WHAT NEEDS TO BE DONE: Swap "Apply Now" for "Enroll Now" everywhere in the material below and write it out again, changing nothing else. Omit the pictures from your answer.

DATA FOR REVIEW:
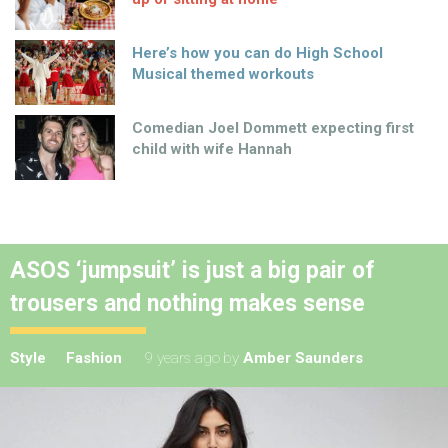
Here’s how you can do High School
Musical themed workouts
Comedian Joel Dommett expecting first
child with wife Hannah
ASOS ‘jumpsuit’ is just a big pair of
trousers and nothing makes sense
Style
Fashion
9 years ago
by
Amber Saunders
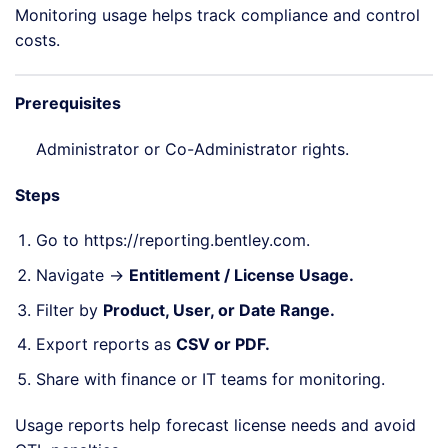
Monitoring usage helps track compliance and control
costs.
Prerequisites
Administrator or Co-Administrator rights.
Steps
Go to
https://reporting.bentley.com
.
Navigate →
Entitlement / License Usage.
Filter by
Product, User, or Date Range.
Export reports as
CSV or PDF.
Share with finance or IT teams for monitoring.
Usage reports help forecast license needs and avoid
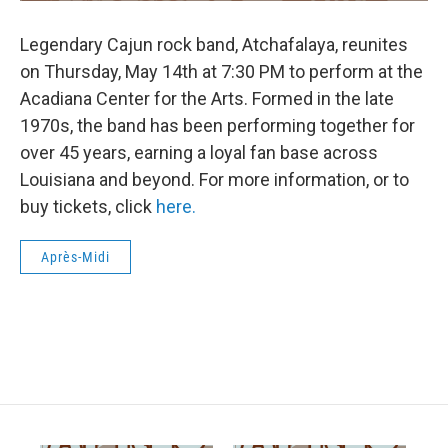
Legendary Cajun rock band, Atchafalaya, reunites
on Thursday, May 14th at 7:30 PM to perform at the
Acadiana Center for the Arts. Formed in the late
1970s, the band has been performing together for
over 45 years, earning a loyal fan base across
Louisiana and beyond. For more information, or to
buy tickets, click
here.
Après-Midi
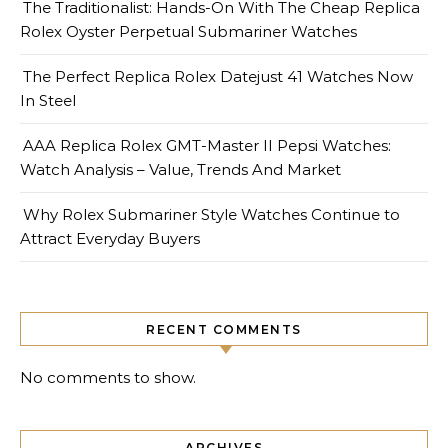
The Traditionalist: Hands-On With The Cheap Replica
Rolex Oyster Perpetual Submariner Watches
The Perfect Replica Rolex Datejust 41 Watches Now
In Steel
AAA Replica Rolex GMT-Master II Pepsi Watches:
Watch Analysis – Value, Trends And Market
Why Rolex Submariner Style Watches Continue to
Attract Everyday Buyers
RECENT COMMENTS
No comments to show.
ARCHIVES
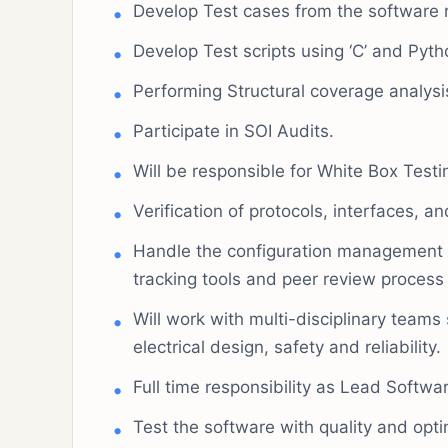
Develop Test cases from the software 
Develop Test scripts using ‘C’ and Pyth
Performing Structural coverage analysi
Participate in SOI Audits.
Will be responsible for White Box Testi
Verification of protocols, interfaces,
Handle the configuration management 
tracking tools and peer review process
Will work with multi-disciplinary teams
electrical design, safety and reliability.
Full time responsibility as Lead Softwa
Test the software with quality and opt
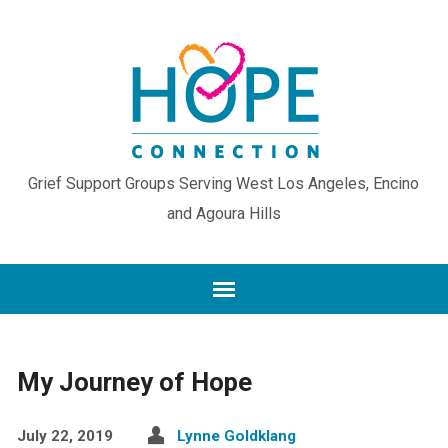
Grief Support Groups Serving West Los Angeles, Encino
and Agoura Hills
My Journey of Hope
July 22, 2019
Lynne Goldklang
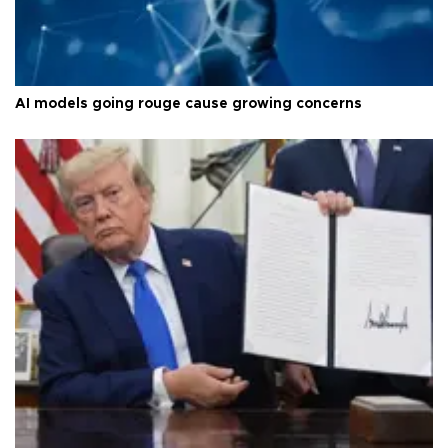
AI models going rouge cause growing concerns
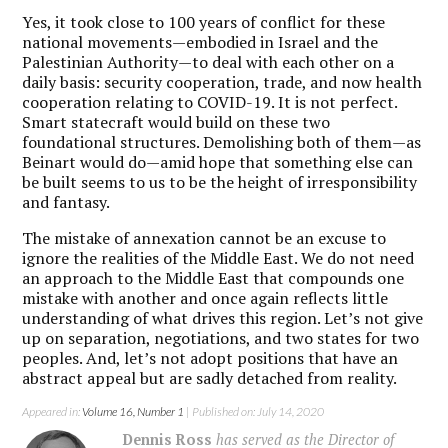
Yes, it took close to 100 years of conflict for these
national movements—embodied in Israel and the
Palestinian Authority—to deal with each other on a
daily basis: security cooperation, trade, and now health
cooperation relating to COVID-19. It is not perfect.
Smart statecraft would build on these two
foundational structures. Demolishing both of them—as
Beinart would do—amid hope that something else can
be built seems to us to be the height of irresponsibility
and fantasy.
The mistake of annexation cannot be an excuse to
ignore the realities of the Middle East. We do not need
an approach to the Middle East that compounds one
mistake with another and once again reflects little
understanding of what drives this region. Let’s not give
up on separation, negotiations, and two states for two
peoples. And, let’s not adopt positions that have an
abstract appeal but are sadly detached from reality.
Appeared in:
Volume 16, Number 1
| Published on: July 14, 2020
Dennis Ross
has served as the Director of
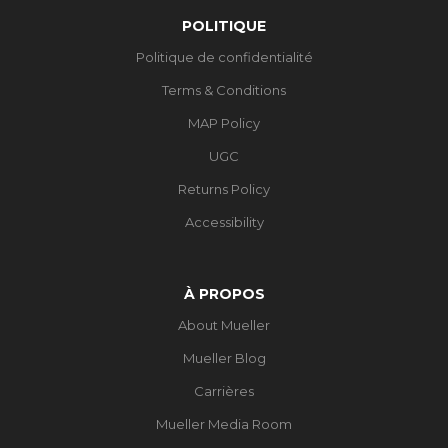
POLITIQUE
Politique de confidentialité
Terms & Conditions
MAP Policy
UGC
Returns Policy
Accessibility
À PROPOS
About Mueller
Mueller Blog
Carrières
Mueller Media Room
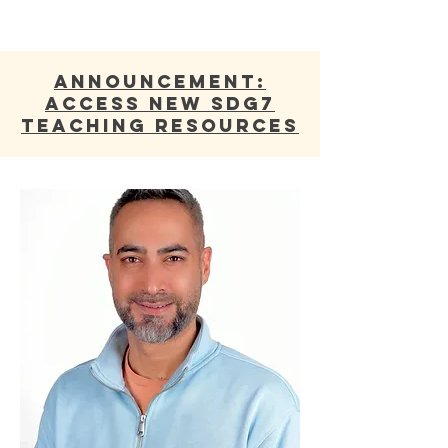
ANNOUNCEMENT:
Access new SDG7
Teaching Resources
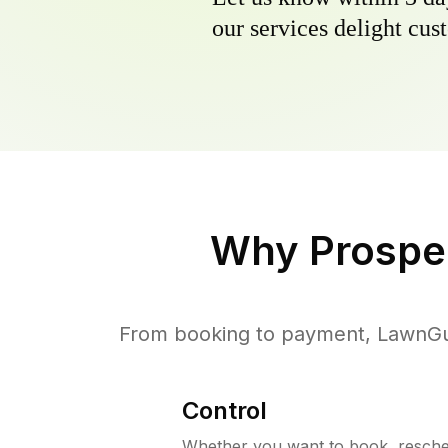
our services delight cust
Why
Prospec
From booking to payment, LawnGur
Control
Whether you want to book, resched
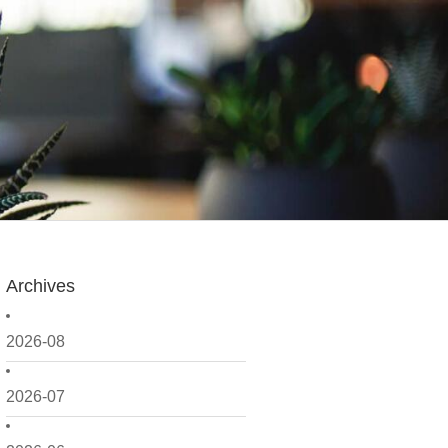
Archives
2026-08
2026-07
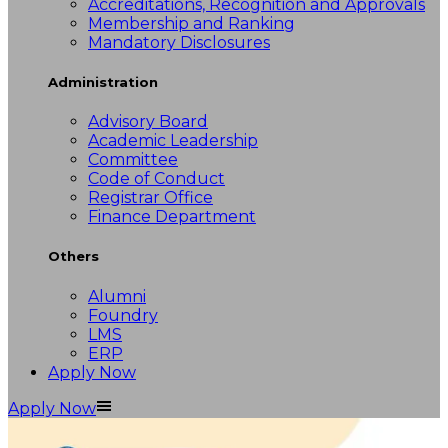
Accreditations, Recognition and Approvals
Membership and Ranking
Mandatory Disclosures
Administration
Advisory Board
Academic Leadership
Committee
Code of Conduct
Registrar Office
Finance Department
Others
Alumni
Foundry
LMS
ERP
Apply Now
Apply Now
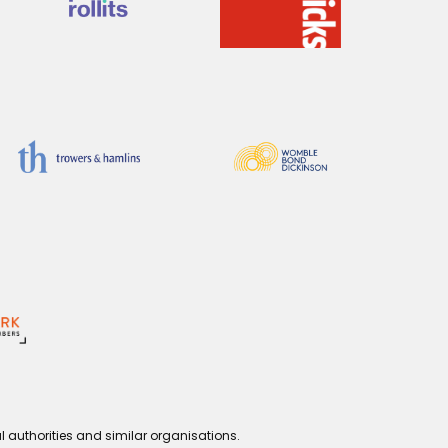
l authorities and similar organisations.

EXERCISE RESPONSE:
Here’s how you can do High School
Musical themed workouts
Comedian Joel Dommett expecting first
child with wife Hannah
ASOS ‘jumpsuit’ is just a big pair of
trousers and nothing makes sense
Style
Fashion
9 years ago
by
Amber Saunders
Monitoring usage helps track compliance and control
costs.
Prerequisites
Administrator or Co-Administrator rights.
Steps
Go to
https://reporting.bentley.com
.
Navigate →
Entitlement / License Usage.
Filter by
Product, User, or Date Range.
Export reports as
CSV or PDF.
Share with finance or IT teams for monitoring.
Usage reports help forecast license needs and avoid
Legendary Cajun rock band, Atchafalaya, reunites
on Thursday, May 14th at 7:30 PM to perform at the
Acadiana Center for the Arts. Formed in the late
1970s, the band has been performing together for
over 45 years, earning a loyal fan base across
Louisiana and beyond. For more information, or to
buy tickets, click
here.
Après-Midi
The Traditionalist: Hands-On With The Cheap Replica
Rolex Oyster Perpetual Submariner Watches
The Perfect Replica Rolex Datejust 41 Watches Now
In Steel
AAA Replica Rolex GMT-Master II Pepsi Watches:
Watch Analysis – Value, Trends And Market
Why Rolex Submariner Style Watches Continue to
Attract Everyday Buyers
RECENT COMMENTS
No comments to show.
ARCHIVES
Develop Test cases from the software 
Develop Test scripts using ‘C’ and Pyth
Performing Structural coverage analysi
Participate in SOI Audits.
Will be responsible for White Box Testi
Verification of protocols, interfaces,
Handle the configuration management 
tracking tools and peer review process
Will work with multi-disciplinary teams
electrical design, safety and reliability.
Full time responsibility as Lead Softwa
Test the software with quality and opt
Grief Support Groups Serving West Los Angeles, Encino
and Agoura Hills
My Journey of Hope
July 22, 2019
Lynne Goldklang
AI models going rouge cause growing concerns
Yes, it took close to 100 years of conflict for these
national movements—embodied in Israel and the
Palestinian Authority—to deal with each other on a
daily basis: security cooperation, trade, and now health
cooperation relating to COVID-19. It is not perfect.
Smart statecraft would build on these two
foundational structures. Demolishing both of them—as
Beinart would do—amid hope that something else can
be built seems to us to be the height of irresponsibility
and fantasy.
The mistake of annexation cannot be an excuse to
ignore the realities of the Middle East. We do not need
an approach to the Middle East that compounds one
mistake with another and once again reflects little
understanding of what drives this region. Let’s not give
up on separation, negotiations, and two states for two
peoples. And, let’s not adopt positions that have an
abstract appeal but are sadly detached from reality.
Appeared in:
Volume 16, Number 1
| Published on: July 14, 2020
Dennis Ross
has served as the Director of
POLITIQUE
Politique de confidentialité
Terms & Conditions
MAP Policy
UGC
Returns Policy
Accessibility
À PROPOS
About Mueller
Mueller Blog
Carrières
Mueller Media Room
ANNOUNCEMENT:
Access new SDG7
Teaching Resources
our services delight cust
Why
Prospec
From booking to payment, LawnGur
Control
Whether you want to book, resched
Archives
2026-08
2026-07
Accreditations, Recognition and Approvals
Membership and Ranking
Mandatory Disclosures
Administration
Advisory Board
Academic Leadership
Committee
Code of Conduct
Registrar Office
Finance Department
Others
Alumni
Foundry
LMS
ERP
Enroll Now
Enroll Now
l authorities and similar organisations.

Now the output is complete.